ソフトバンクは6月28日、造林地の巡回や監視、荷物の運搬といった林業の作業をロボットが担えるかを検証する実証実験を同月から開始したと発表した。電動ロボットの活用によるスマート林業の実現とゼロエミッションに向け、森林研究・整備機構 森林総合研究所と共同で実施する。
同実験は、2021年度に両者が新エネルギー・産業技術総合開発機構(NEDO)から受託した、「NEDO先導研究プログラム/農山村の森林整備に対応した脱炭素型電動ロボットの研究開発」として実施する。
2021年度は北海道下川町などにある造林地や急傾斜地といった過酷な環境下において、電動四足歩行ロボットの歩行能力を調査、検討。
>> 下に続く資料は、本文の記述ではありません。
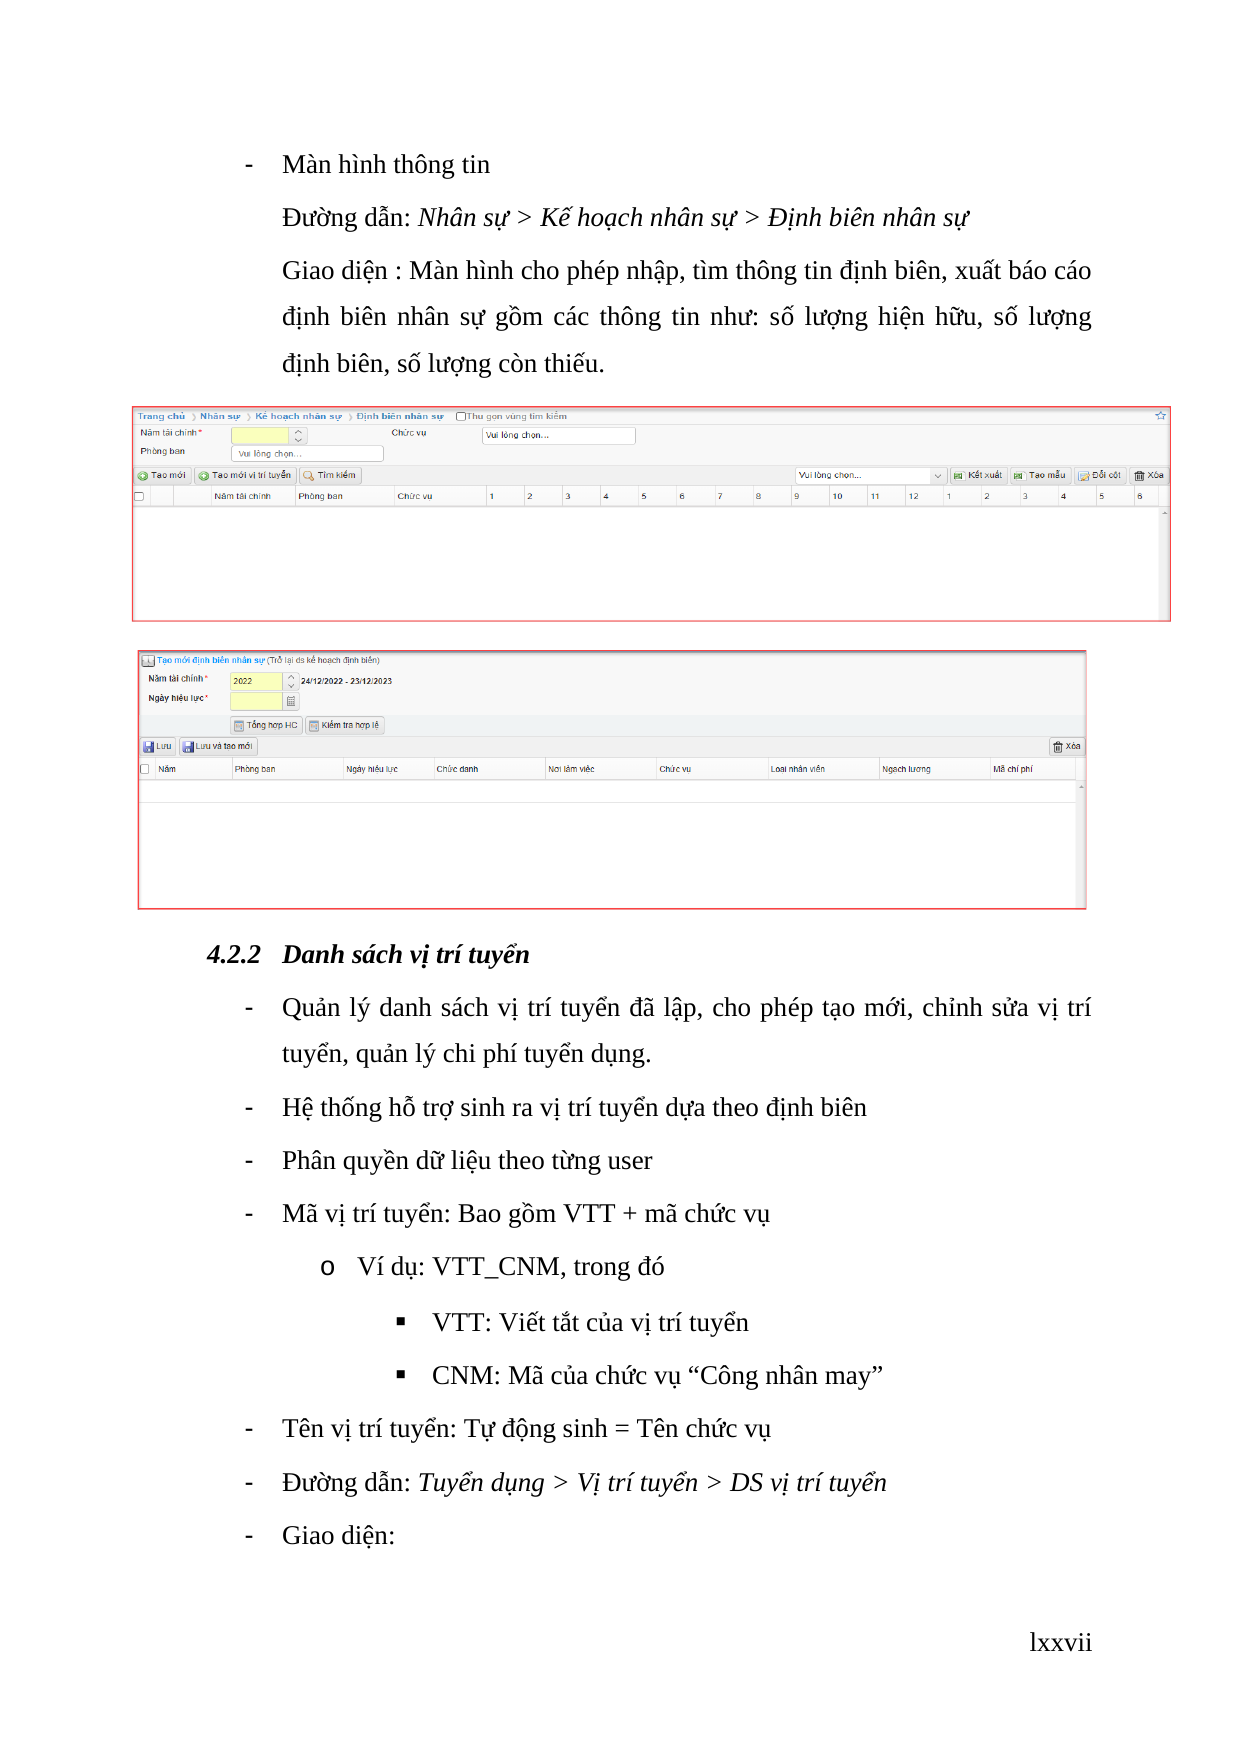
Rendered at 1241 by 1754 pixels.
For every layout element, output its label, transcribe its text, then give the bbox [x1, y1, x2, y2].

一定の条件下であれば斜面や障害物などがあっても安定した歩行ができることが判明したという。
2022年度は、電動四足歩行ロボットが造林地の巡回や監視、荷物の運搬などの作業を担えるかを検証する。作業が可能な地表面の凹凸や柔らかさ、傾斜などを明らかにする。
造林地で設定したルートを自動で歩行する機能や、複数台のロボットで協調作業を行うためのシステムの開発にも取り組む。造林地の多くを占める携帯電話の電波が届かない場所でもロボットを運用するため、衛星通信や長距離、広範囲をカバーするWi-Fiなどの通信手段を用いて、造林地でロボットが自動で歩行するための通信環境の構築、検証も実施するとしている。
ソフトバンクは、自動歩行機能に高精度測位サービス「ichimill(イチミル)」を活用するほか、通信事業者として持つ知見やノウハウを提供する。同実験は北海道下川町と茨城県つくば市で計2回行う予定で、ロボットはBoston Dynamicsの「Spot」を利用する。
スマート林業に向けた四足歩行ロボット活用の実証実験(2021年度の様子)
国内の人工林は、約半分が伐採時期を迎えて木材の利用が拡大しているが、林業従事者の高齢化や担い手不足、少ない伐採収益のために森林の再造林が進んでいない。
この状況は、二酸化炭素の吸収量の低下や森林の荒廃による災害増加などの懸念にもつながっている。さらに、林業は人力作業が多いため、省力化と労働災害の削減が大きな課題になっている。
両者は、林業が抱えるこれらの課題に対し、ロボットをはじめとしたテクノロジーを活用してスマート林業の早期実現を目指すとしている。